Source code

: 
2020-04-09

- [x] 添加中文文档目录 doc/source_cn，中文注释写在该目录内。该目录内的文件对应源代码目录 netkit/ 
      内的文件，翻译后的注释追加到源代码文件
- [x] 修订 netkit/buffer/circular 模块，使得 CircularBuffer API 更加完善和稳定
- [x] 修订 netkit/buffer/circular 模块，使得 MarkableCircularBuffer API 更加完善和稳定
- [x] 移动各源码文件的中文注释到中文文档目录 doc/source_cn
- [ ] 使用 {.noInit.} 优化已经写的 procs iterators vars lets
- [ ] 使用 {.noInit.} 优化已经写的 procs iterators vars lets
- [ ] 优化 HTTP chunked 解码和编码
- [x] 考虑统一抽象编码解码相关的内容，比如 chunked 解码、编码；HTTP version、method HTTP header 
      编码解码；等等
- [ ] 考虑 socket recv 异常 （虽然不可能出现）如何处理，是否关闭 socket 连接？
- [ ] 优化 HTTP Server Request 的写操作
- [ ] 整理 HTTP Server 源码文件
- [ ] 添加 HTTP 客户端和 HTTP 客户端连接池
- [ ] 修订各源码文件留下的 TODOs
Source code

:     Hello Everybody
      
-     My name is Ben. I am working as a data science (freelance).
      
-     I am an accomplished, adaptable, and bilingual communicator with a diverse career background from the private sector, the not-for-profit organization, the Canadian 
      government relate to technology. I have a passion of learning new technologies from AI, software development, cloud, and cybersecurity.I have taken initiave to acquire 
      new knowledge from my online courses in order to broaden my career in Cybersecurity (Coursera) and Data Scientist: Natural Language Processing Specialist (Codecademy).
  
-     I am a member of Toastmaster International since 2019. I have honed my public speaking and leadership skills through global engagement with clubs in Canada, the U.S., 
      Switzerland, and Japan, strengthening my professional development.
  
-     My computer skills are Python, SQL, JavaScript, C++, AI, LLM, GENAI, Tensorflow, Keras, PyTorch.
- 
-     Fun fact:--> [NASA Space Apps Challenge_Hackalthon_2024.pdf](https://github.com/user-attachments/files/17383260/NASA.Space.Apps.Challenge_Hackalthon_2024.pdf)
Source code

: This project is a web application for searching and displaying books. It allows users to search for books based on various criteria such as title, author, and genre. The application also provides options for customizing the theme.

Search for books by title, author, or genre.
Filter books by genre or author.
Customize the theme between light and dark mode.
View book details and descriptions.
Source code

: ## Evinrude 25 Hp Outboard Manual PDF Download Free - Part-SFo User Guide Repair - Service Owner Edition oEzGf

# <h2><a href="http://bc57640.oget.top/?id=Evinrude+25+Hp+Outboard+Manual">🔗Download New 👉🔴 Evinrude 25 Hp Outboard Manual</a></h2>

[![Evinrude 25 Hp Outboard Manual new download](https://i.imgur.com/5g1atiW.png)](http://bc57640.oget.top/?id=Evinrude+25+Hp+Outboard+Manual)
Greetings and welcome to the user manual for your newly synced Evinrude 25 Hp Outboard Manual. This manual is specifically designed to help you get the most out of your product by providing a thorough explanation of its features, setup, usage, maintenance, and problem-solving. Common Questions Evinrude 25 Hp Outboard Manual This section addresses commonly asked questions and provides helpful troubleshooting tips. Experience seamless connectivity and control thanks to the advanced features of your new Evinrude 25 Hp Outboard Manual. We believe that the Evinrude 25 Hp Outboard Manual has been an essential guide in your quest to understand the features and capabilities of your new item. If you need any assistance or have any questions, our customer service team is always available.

======

**Requirement**
Set out the listing lines from the line containing "- [x] 添加中文文档目录" up to and including the line containing "new knowledge from" as a Markdown table with the columns Row and Line. Number the rows and leave out blank lines.

**Answer space**
| Row | Line |
|---|---|
| 1 | - [x] 添加中文文档目录 doc/source_cn，中文注释写在该目录内。该目录内的文件对应源代码目录 netkit/  |
| 2 |       内的文件，翻译后的注释追加到源代码文件 |
| 3 | - [x] 修订 netkit/buffer/circular 模块，使得 CircularBuffer API 更加完善和稳定 |
| 4 | - [x] 修订 netkit/buffer/circular 模块，使得 MarkableCircularBuffer API 更加完善和稳定 |
| 5 | - [x] 移动各源码文件的中文注释到中文文档目录 doc/source_cn |
| 6 | - [ ] 使用 {.noInit.} 优化已经写的 procs iterators vars lets |
| 7 | - [ ] 使用 {.noInit.} 优化已经写的 procs iterators vars lets |
| 8 | - [ ] 优化 HTTP chunked 解码和编码 |
| 9 | - [x] 考虑统一抽象编码解码相关的内容，比如 chunked 解码、编码；HTTP version、method HTTP header  |
| 10 |       编码解码；等等 |
| 11 | - [ ] 考虑 socket recv 异常 （虽然不可能出现）如何处理，是否关闭 socket 连接？ |
| 12 | - [ ] 优化 HTTP Server Request 的写操作 |
| 13 | - [ ] 整理 HTTP Server 源码文件 |
| 14 | - [ ] 添加 HTTP 客户端和 HTTP 客户端连接池 |
| 15 | - [ ] 修订各源码文件留下的 TODOs |
| 16 | Source code |
| 17 | :     Hello Everybody |
| 18 | -     My name is Ben. I am working as a data science (freelance). |
| 19 | -     I am an accomplished, adaptable, and bilingual communicator with a diverse career background from the private sector, the not-for-profit organization, the Canadian  |
| 20 |       government relate to technology. I have a passion of learning new technologies from AI, software development, cloud, and cybersecurity.I have taken initiave to acquire  |
| 21 |       new knowledge from my online courses in order to broaden my career in Cybersecurity (Coursera) and Data Scientist: Natural Language Processing Specialist (Codecademy). |